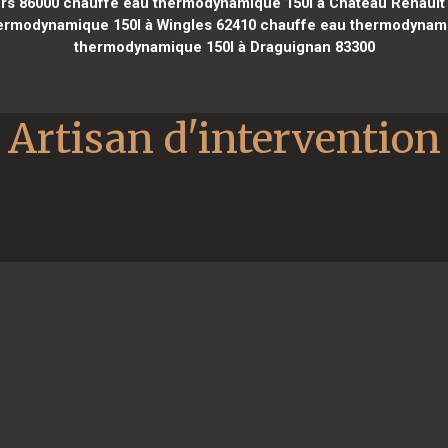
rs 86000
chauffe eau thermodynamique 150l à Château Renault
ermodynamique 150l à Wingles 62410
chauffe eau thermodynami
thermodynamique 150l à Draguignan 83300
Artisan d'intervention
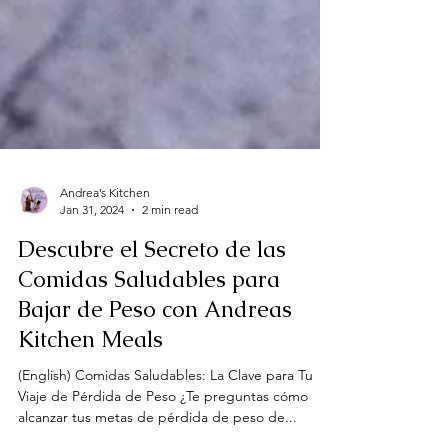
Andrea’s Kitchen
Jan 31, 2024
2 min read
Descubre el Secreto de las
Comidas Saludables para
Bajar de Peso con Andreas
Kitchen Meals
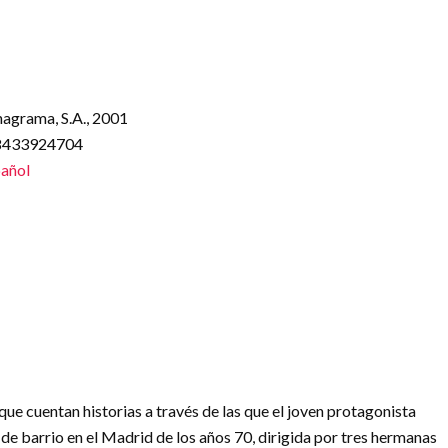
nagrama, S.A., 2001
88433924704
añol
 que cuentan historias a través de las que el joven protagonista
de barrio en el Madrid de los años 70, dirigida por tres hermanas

+++

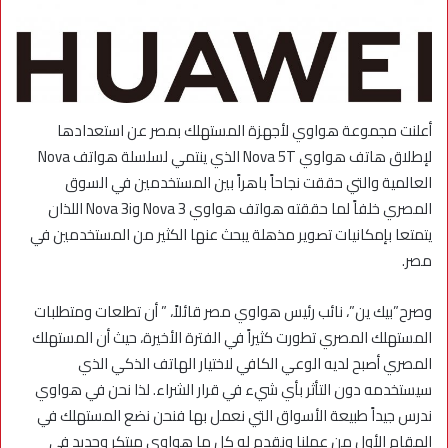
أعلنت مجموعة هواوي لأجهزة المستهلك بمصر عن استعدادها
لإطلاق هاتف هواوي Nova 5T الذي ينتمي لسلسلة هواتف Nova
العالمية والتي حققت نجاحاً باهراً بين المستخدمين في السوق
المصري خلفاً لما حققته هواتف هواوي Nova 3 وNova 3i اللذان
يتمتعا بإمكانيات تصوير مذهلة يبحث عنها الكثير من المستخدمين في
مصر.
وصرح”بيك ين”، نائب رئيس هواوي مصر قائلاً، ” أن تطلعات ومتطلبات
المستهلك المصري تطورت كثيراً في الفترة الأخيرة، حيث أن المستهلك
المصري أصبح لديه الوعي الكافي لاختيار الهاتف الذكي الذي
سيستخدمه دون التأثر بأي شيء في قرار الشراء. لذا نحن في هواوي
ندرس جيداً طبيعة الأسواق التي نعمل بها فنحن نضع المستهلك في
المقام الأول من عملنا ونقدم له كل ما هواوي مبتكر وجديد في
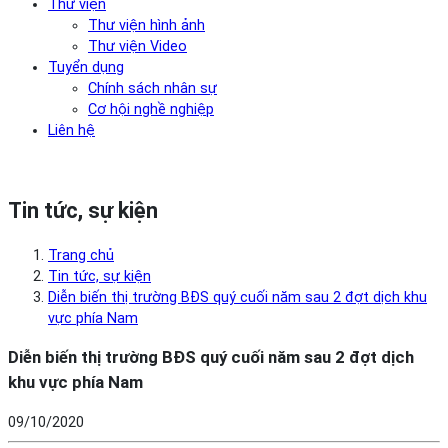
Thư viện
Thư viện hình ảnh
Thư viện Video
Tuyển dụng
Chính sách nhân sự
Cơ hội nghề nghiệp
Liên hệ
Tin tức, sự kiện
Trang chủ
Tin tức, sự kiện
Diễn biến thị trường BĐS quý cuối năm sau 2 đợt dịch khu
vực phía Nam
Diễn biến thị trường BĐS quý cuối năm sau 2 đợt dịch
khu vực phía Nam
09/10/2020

+++

Required action:
From the records above, pull out each line that has "cuối".

Problem solution:
Diễn biến thị trường BĐS quý cuối năm sau 2 đợt dịch khu
Diễn biến thị trường BĐS quý cuối năm sau 2 đợt dịch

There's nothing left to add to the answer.